Source des images (1ère ligne) : Agence photographique de la Rmn (Chantilly, musée Condé) ; (Florence, palais Pitti) ; (Vienne, Kunsthistorisches museum) ; (Vienne, Kunsthistorisches museum);
Source des images (2ème ligne) : Christie's (vente du 22 juin 2005 à Paris) ; Millon et associés (Collection privée) ; Source : site particulier (Vienne, Kunsthistorisches museum) ; Artnet (Collection privée) ; Artnet (Collection privée)
Source des images (3ème ligne) : site particulier (Château de Beauregard) ; Artnet (Collection privée).
Portrait de Charles IX, réalisé vers 1570, conservé dans les collection du château de Versailles
Source de l'image : Agence photographique de la Rmn (Versailles, musée national)

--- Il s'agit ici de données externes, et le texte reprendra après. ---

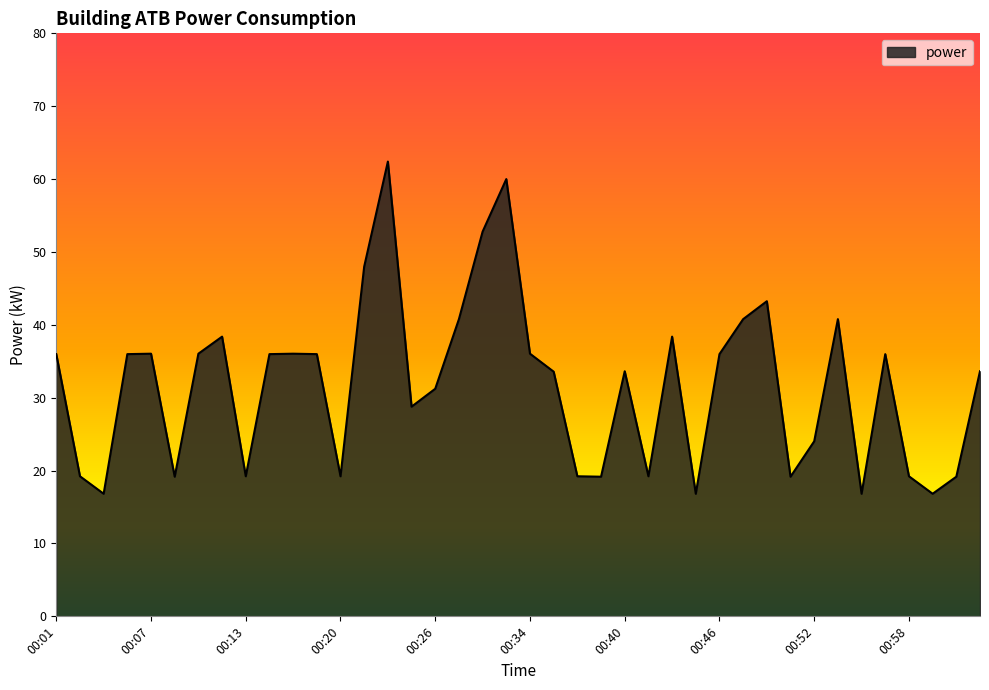

Reading left to right, what are all the values shown in this chart?

36.0	19.2	16.8	36.0	36.0	19.2	36.0	38.4	19.2	36.0	36.0	36.0	19.2	48.0	62.4	28.8	31.2	40.8	52.8	60.0	36.0	33.6	19.2	19.2	33.6	19.2	38.4	16.8	36.0	40.8	43.2	19.2	24.0	40.8	16.8	36.0	19.2	16.8	19.2	33.6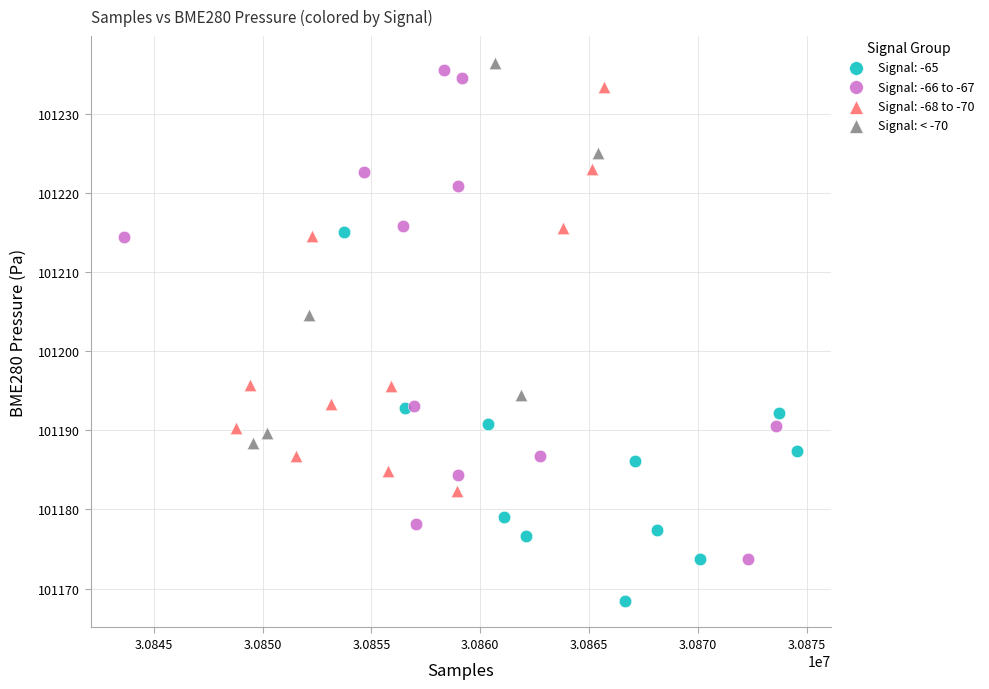

Which series has the widest spread of Y values?

Signal: -66 to -67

Portrait de Charles IX et d'Elisabeth d'Autriche dans le livre d'heures de Catherine de Médicis
Le roi et la reine portent la couronne royale. La coiffure d'Elisabeth et les yeux cernés de Charles sont les marques d'un portrait réalisé en fin de règne, vers 1572-1574.
En dépit de ses 22 ans, le roi paraît vieux et usé, ce qu'il est à force de courir le gibier.
Vers une monarchie absolue ?
Fresque de la sala regia au Vatican, peinte par Giorgo Vasari et représentant Charles IX devant son parlement brandissant l'épée de la victoire.
L'évènement majeur du règne de Charles IX est évidemment le massacre de la Saint Barthélemy qui s'était répandu contre la volonté royale dans plusieurs villes de France et durant plusieurs semaines. Il fallut bien expliquer pourquoi le gouvernement avait décidé d'exécuter les chefs huguenots et c'est pour cette raison que le roi se déplaça au parlement le 26 août 1572.
Pour l'Eglise romaine, cet évènement est considéré comme une victoire sur l'hérésie et le pape commanda la même année à Vasari une fresque qui en garderait la mémoire.
Sur l'une des fresques (ci-contre), on voit le roi accompagné à sa droite, du duc d'Anjou et du duc d'Alençon, ses frères (autre image).
Source : I.Cloulas, Catherine de Médicis : La passion du pouvoir, Paris, Tallendier, 1999, p.90
Allegorie de Charles IX en dieu Mars
Il s'agit d'une plaque en émail réalisé en 1573, par Léonard Limousin. Le thème de Mars, dieu de la guerre, est un thème prisé par la monarchie depuis la troisième guerre de religion. Le roi entend donner une image de lui plus viril, marquant là sa détermination à combattre les rebelles ennemis, ici les Huguenots (Henri IV reprendra le même thème face à la Ligue).
Les évènements de 1572 marque le début d'un renforcement du pouvoir royal. Décidé à ne plus se laisser dicter sa conduite par les partis, Charles IX s'investit désormais personnellement dans son gouvernement. Ce durcissement de la position royale débouchera sur le complot des "Malcontents".
Les portraits en pied
Portrait de Charles IX, réalisé par Léonard Limousin en 1573
La main gauche posée sur un casque de guerre, Charles IX est encore représenté sous les traits d'un chef de guerre.
C'est une très belle représentation du roi, en pied, à la fin de son règne.
Les deux portraits suivants reprennent le modèle du portrait en pied peint par Clouet, la main droite posée sur la chaise. Vu l'exécution et les costumes, il pourrait s'agir de copies, surtout le deuxième où Charles IX porte un haut-de-chausse bien moderne pour son époque. Peut-être, le tableau a t-il été peint au début du règne d'Henri III, ou au XIXe siècle; la tête est comme "collée" sur le costume.